Je me souviens que cent auteurs de L’Alpe avaient signé cent articles pour un sacré numéro de la revue exclusivement dédié à… la rédactrice en chef adjointe qui venait de prendre sa retraite ! Un numéro (mais #@!, est-ce bien là un numéro ?) de 210 pages (!) que vous n’avez jamais vu en kiosques puisqu’il n’a été imprimé qu’à une petite centaine d’exemplaires.

68

Je me souviens que toute fraiche émoulue dans le monde du journalisme, Sophie Boizard était arrivée à L’Alpe pour réaliser son premier numéro dont le dossier était consacré au… sexe de l’alpe ! Numéro (presque) érotique puisqu’il ne s’agissait que du 68. Pas du 69 ! Sophie s’est sorti de cette épreuve initiatique avec beaucoup de maestria.

◆ LISTE DES ACTIVITÉS:
**A.** D'après le texte sur L'Alpe, combien de pages comptait le numéro dédié à la rédactrice en chef adjointe ?
**B.** Relevez les différents nombres écrits en chiffres dans le texte sur L'Alpe.
**C.** Résumez le texte sur L'Alpe en deux phrases.
Le matériel qui suit n'a aucun lien avec le texte sur L'Alpe.

◆ DONNÉES À SUIVRE:
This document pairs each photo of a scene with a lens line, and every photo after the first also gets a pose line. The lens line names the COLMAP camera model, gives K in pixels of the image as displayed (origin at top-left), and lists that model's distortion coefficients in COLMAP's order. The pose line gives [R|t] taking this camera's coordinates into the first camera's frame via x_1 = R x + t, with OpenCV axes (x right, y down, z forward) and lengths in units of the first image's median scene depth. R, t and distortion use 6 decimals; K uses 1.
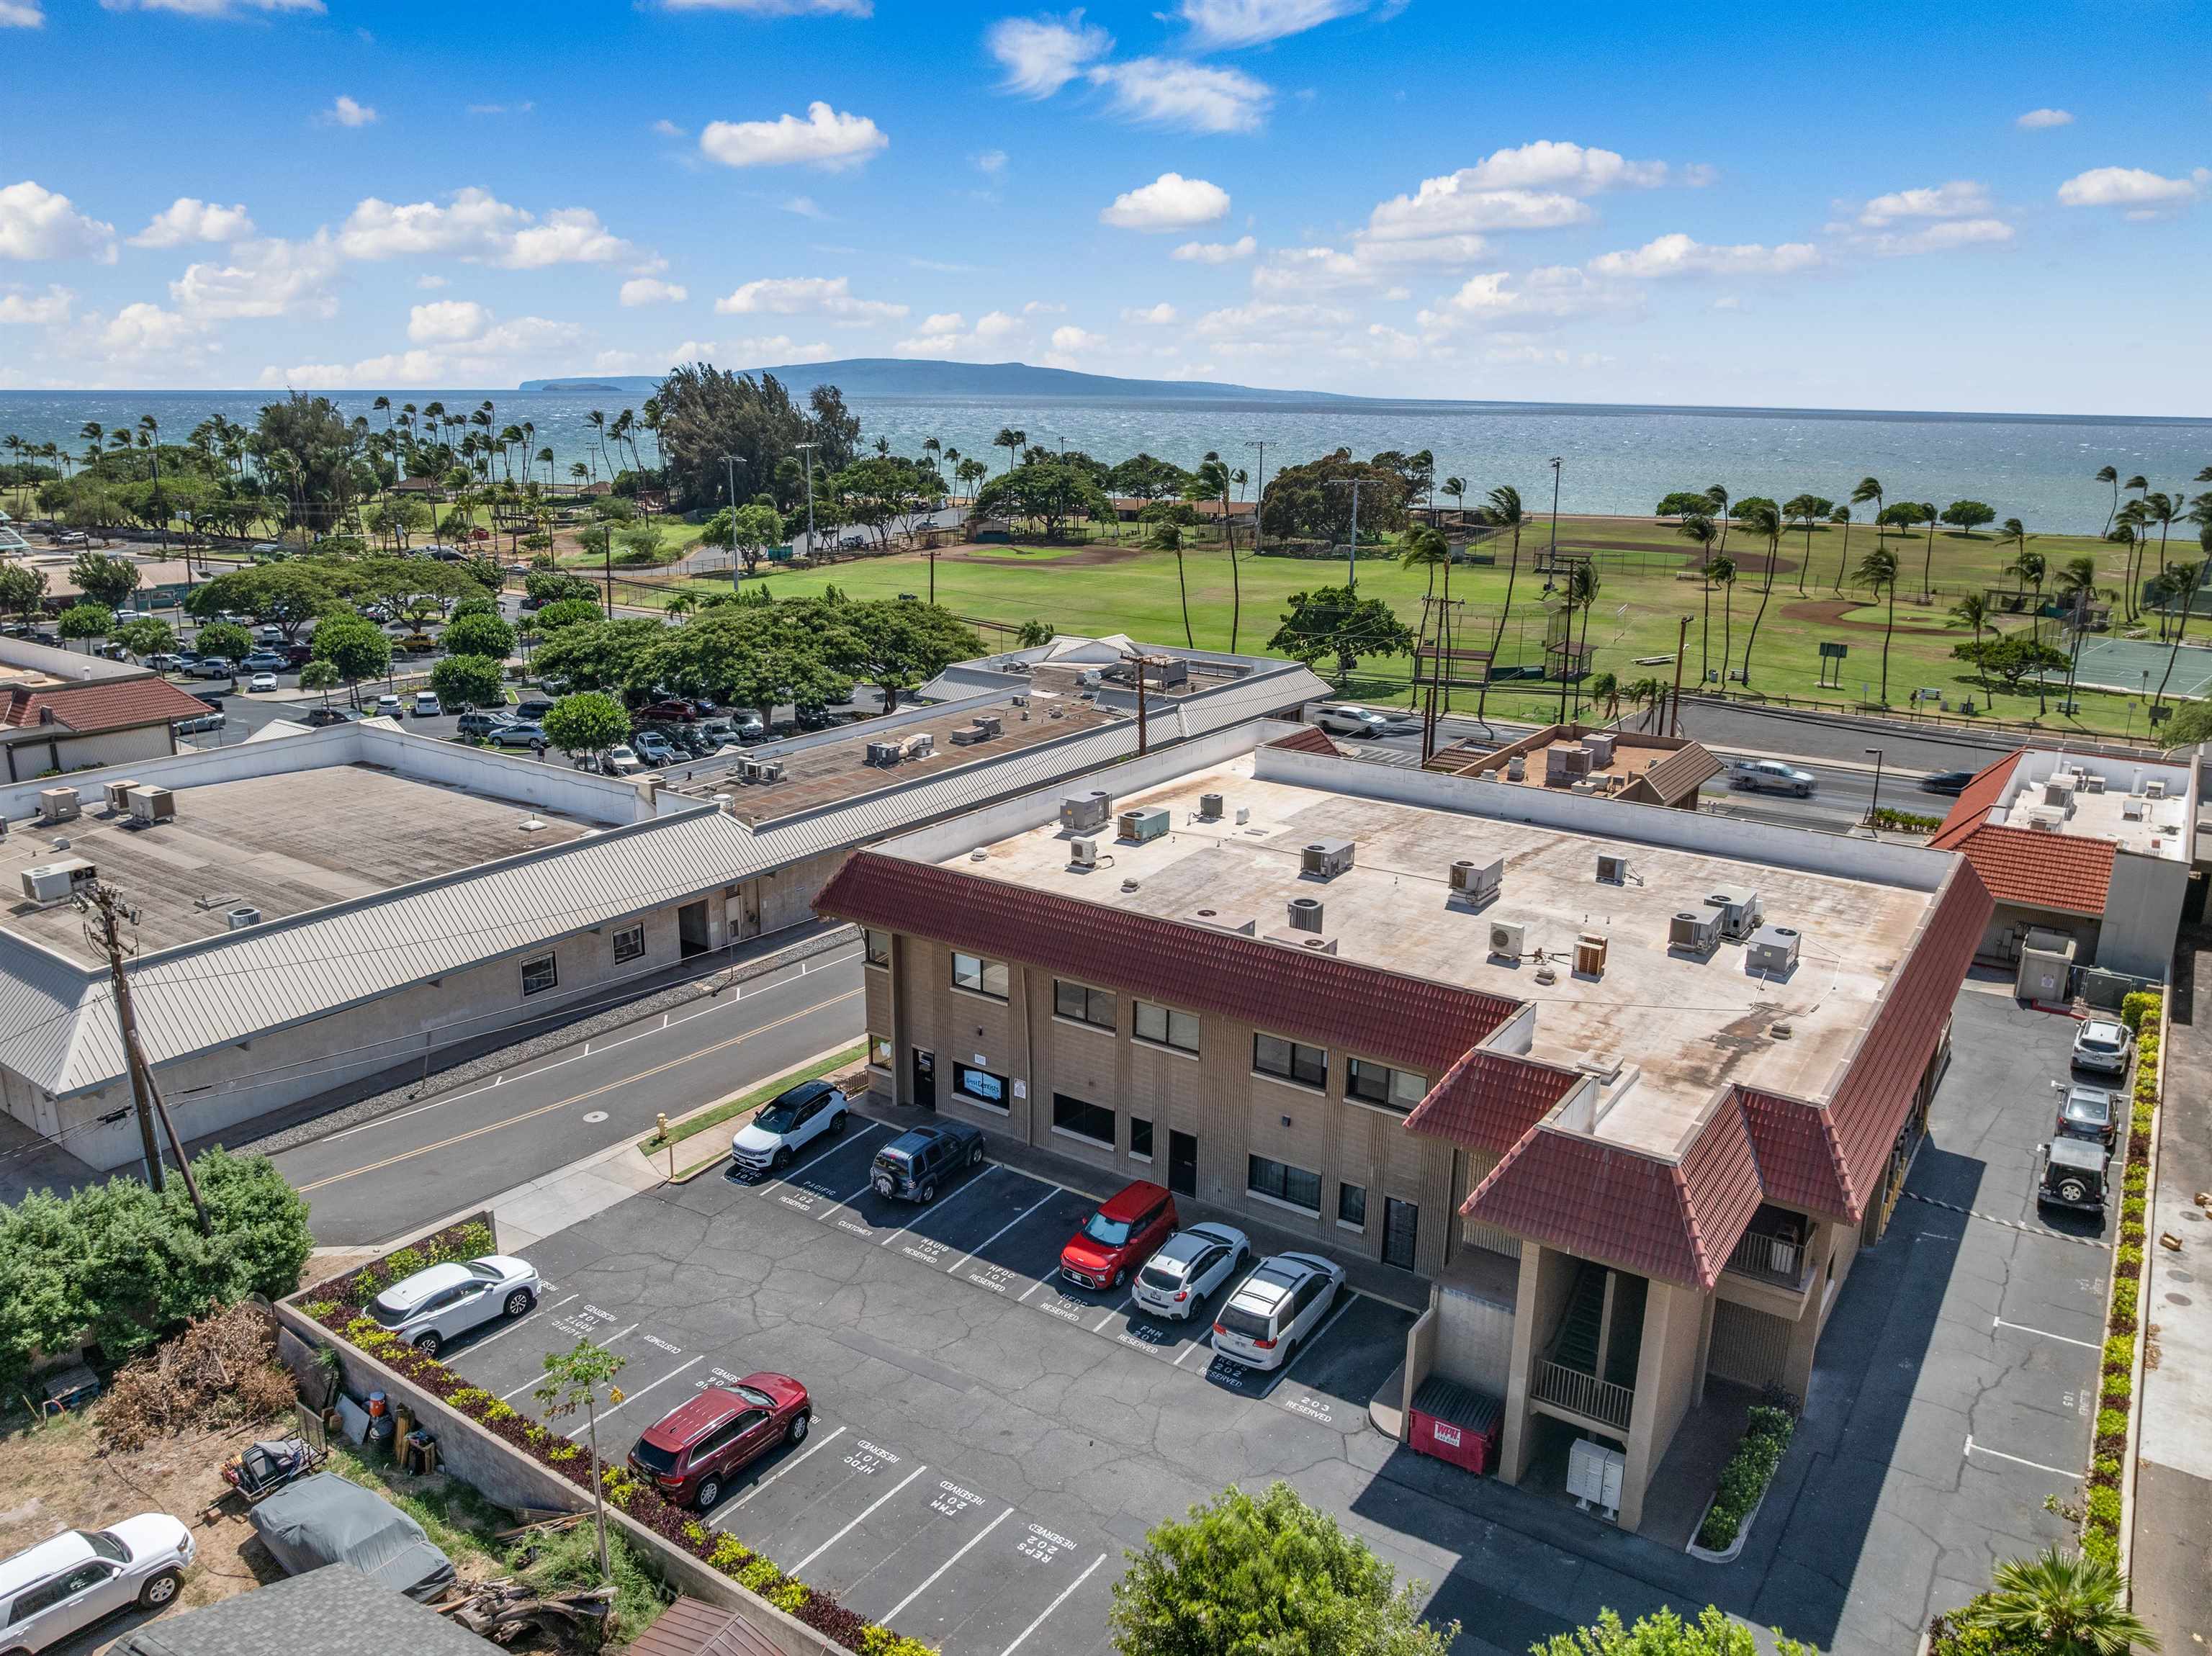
lens RADIAL K [[1576.2, 0, 1106.0], [0, 1576.2, 828.0], [0, 0, 1]] dist [0.009773, -0.082978]
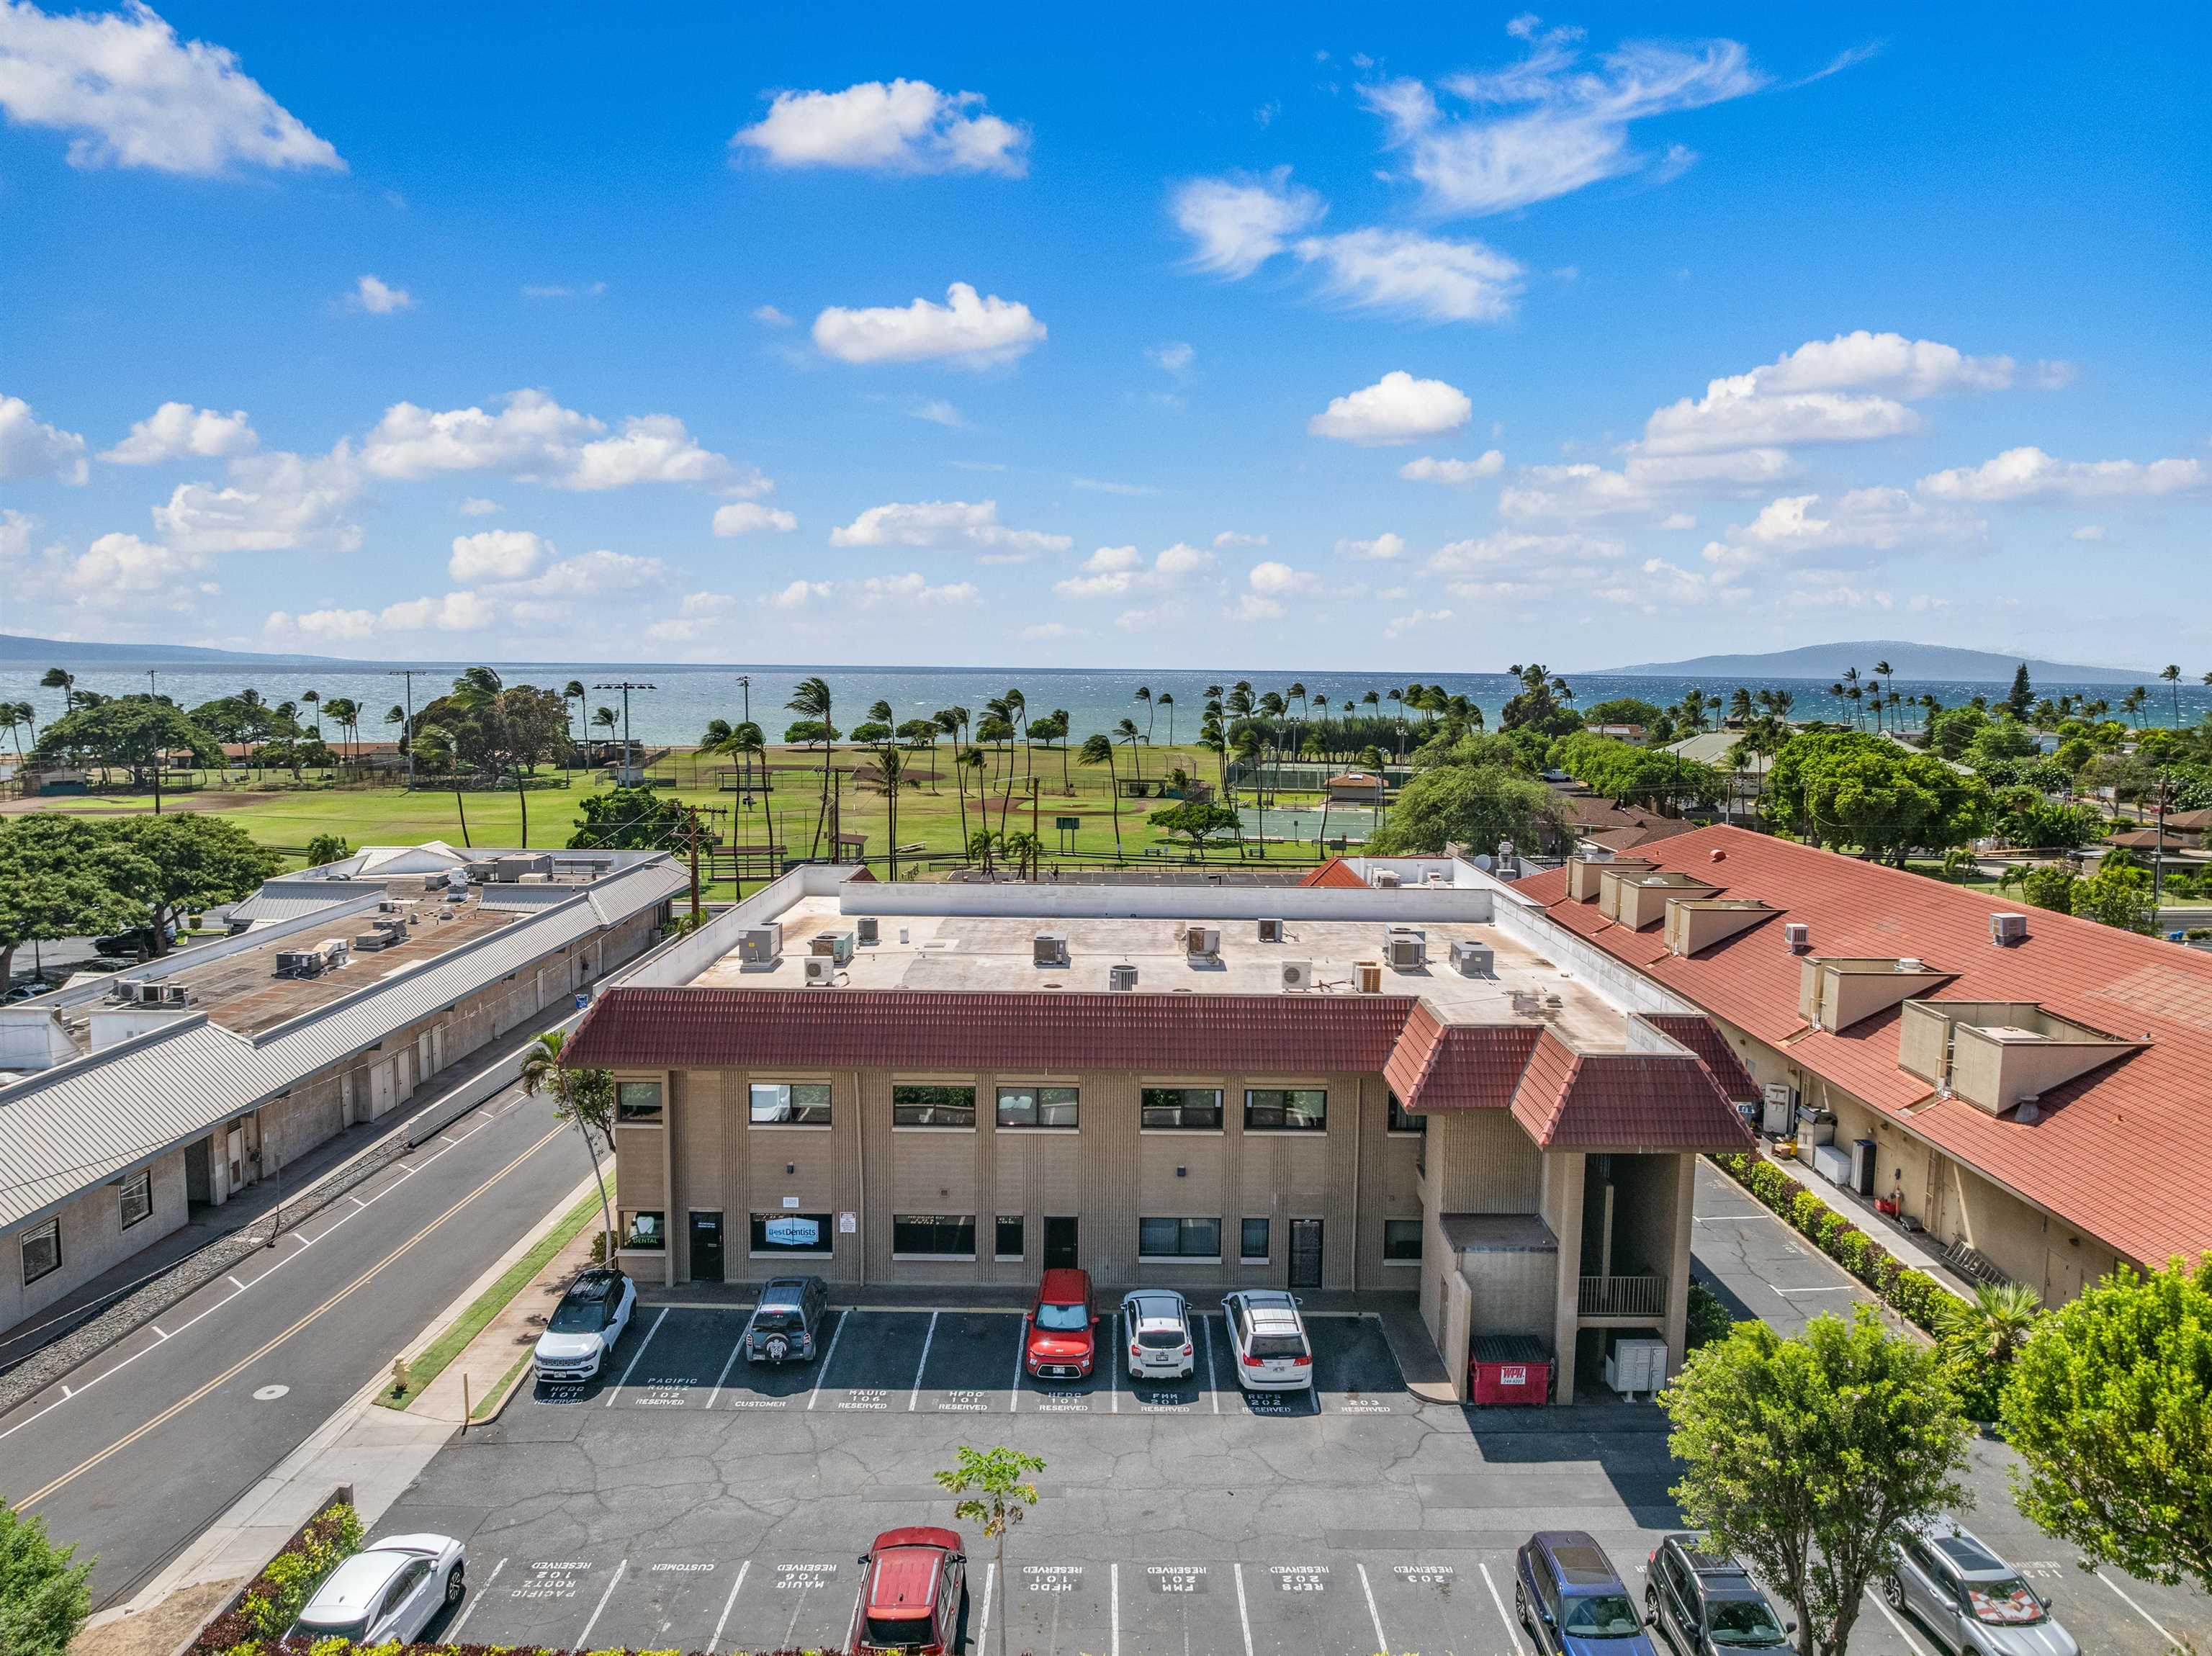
lens RADIAL K [[1576.2, 0, 1106.0], [0, 1576.2, 828.0], [0, 0, 1]] dist [0.009773, -0.082978]
pose [[0.826394, -0.059777, 0.559911, -0.433913], [0.148635, 0.982240, -0.114510, 0.070506], [-0.543122, 0.177852, 0.820602, 0.142382]]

◆ RÉPONSES PAR ACTIVITÉ:
**A.** 210 pages.

**B.** 210, 68, 69

**C.** Cent auteurs de L'Alpe ont signé un numéro de 210 pages consacré à la rédactrice en chef adjointe qui venait de prendre sa retraite, tiré à une petite centaine d'exemplaires seulement. Sophie Boizard, débutante dans le journalisme, a réalisé à son arrivée son premier numéro, le 68, dont le dossier portait sur le sexe de l'alpe, et s'en est sortie avec beaucoup de maestria.